Leider: Dass du etwas tun kannst, heißt noch nicht, dass du es auch tun wirst. (Erst recht nicht, wenn ein mächtiger Propaganda-Apparat dich davon abhalten will, selbst eigene ethische Urteile zu bilden.)
Heute aber, gemäß biblischer Zeitrechnung etwa 6029 Jahre später, schwant uns, dass die Anwendung ethischer Erkenntnis zwar wichtig und die Welt wohl wirklich eine friedlichere wäre, wenn die Menschen sich endlich ernsthaft ernsthafte Gedanken über ihre relevanten Strukturen machten; doch inzwischen erwächst eine weitere, aus innerer menschlicher Unzulänglichkeit herrührende Gefahr, und diese ließe sich, frei nach jener vielversprechenden Schlange, so formulieren: Ihr werdet eben Menschen sein, und nicht wissen, was echt ist und was fake.
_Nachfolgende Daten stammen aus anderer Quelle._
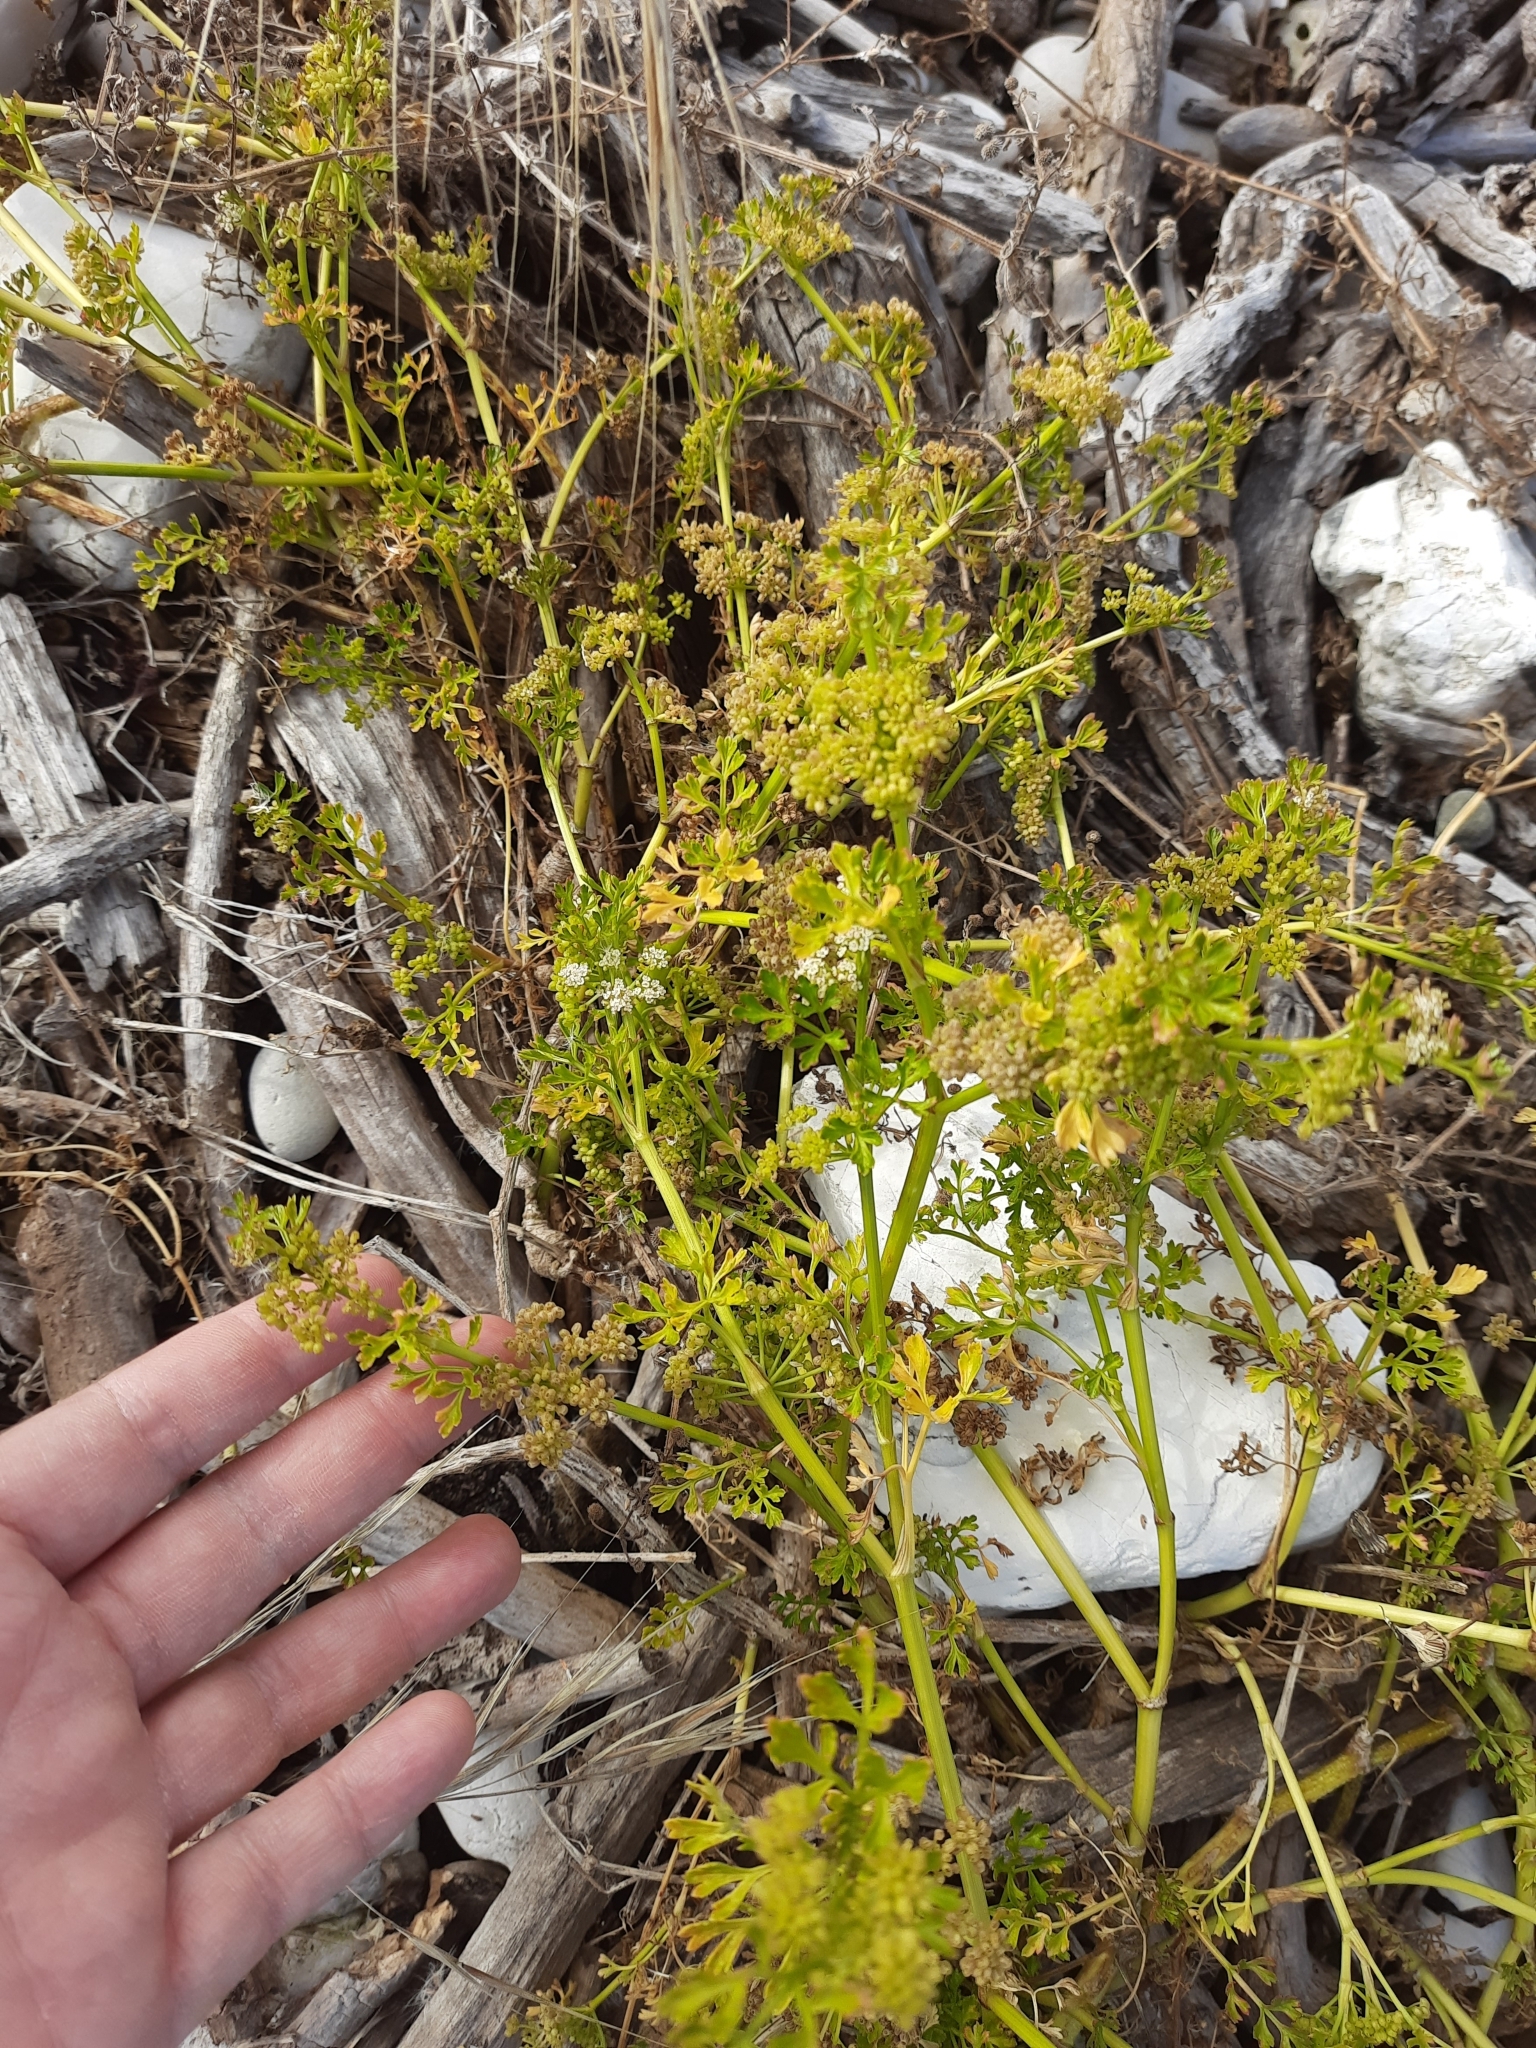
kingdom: Plantae
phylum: Tracheophyta
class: Magnoliopsida
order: Apiales
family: Apiaceae
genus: Apium
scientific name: Apium prostratum
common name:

Da steht nun also dieser Essayist, der arme Tor, und ist noch hilfloser als zuvor. Ich war bei naiv, und ich glaubte tatsächlich, dass wenn man die Menschen über die Mechanik ihrer ethischen Urteile aufklärte, sie ebendiese überprüfen und verbessern würden.
Ach, ich vermisse meine eigene kindliche Naivität von damals! Anders als bei den ethischen Urteilen, bezüglich derer der Mensch wissen kann, was gut ist und was böse – und vor allem: warum –, bricht ein neues Zeitalter an, in welchem der Mensch eben nicht mehr wissen kann, was echt ist und was fake.
Das Zeitalter des großen Fakes bricht nicht an, es ist längst da, wir sind längst drin. Wir atmen tief durch und stellen uns eine Welt in fünf oder zehn Jahren vor, in welcher nicht einmal Computer noch unterscheiden können, welches Bild und welcher Text »echt« ist und welcher »fake«. Ja, schon heute experimentiert etwa Facebook mit »Fake-Menschen«, mit denen wir, die »echten« Menschen, interagieren sollen.
Ich weiß nicht, was die Begriffe »echt« und »fake« überhaupt noch bedeuten werden. Es fühlt sich an, als würden wir in ein Labyrinth hinabsteigen.
Ein Labyrinth zeichnet sich bekanntlich dadurch aus, dass die meisten Verzweigungen und Wege schnell in Sackgassen münden, also fake sind.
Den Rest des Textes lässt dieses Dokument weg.